Exercise directions:
Copy the lines below verbatim, starting from the line with "scientific name: Strix aluco" up to and including the line with "scientific name: Pseudechis porphyriacus", and output only those lines.

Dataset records
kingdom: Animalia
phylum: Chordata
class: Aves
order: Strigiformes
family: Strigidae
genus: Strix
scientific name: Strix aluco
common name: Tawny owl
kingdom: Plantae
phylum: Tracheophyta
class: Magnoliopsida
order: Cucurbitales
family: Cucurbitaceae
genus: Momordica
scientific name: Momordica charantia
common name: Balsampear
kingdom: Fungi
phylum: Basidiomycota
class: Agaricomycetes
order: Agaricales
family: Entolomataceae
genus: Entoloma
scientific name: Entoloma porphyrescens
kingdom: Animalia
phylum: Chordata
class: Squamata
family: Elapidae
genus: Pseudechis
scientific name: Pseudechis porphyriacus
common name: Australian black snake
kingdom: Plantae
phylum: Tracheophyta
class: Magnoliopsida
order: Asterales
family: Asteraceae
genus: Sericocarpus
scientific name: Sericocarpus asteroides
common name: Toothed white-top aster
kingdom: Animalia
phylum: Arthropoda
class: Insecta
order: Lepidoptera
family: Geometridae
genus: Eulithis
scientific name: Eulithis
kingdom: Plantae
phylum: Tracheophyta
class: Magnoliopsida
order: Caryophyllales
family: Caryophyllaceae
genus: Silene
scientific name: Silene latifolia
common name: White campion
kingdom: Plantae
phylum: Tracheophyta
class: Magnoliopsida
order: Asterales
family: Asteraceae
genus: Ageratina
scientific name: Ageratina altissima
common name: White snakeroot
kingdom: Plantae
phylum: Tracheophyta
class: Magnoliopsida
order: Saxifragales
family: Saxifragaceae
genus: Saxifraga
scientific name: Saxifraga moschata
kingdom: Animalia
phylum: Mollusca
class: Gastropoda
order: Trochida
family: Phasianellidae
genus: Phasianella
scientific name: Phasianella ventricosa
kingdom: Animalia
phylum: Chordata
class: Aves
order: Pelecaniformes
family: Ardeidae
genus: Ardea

Answer to this problem:
scientific name: Strix aluco
common name: Tawny owl
kingdom: Plantae
phylum: Tracheophyta
class: Magnoliopsida
order: Cucurbitales
family: Cucurbitaceae
genus: Momordica
scientific name: Momordica charantia
common name: Balsampear
kingdom: Fungi
phylum: Basidiomycota
class: Agaricomycetes
order: Agaricales
family: Entolomataceae
genus: Entoloma
scientific name: Entoloma porphyrescens
kingdom: Animalia
phylum: Chordata
class: Squamata
family: Elapidae
genus: Pseudechis
scientific name: Pseudechis porphyriacus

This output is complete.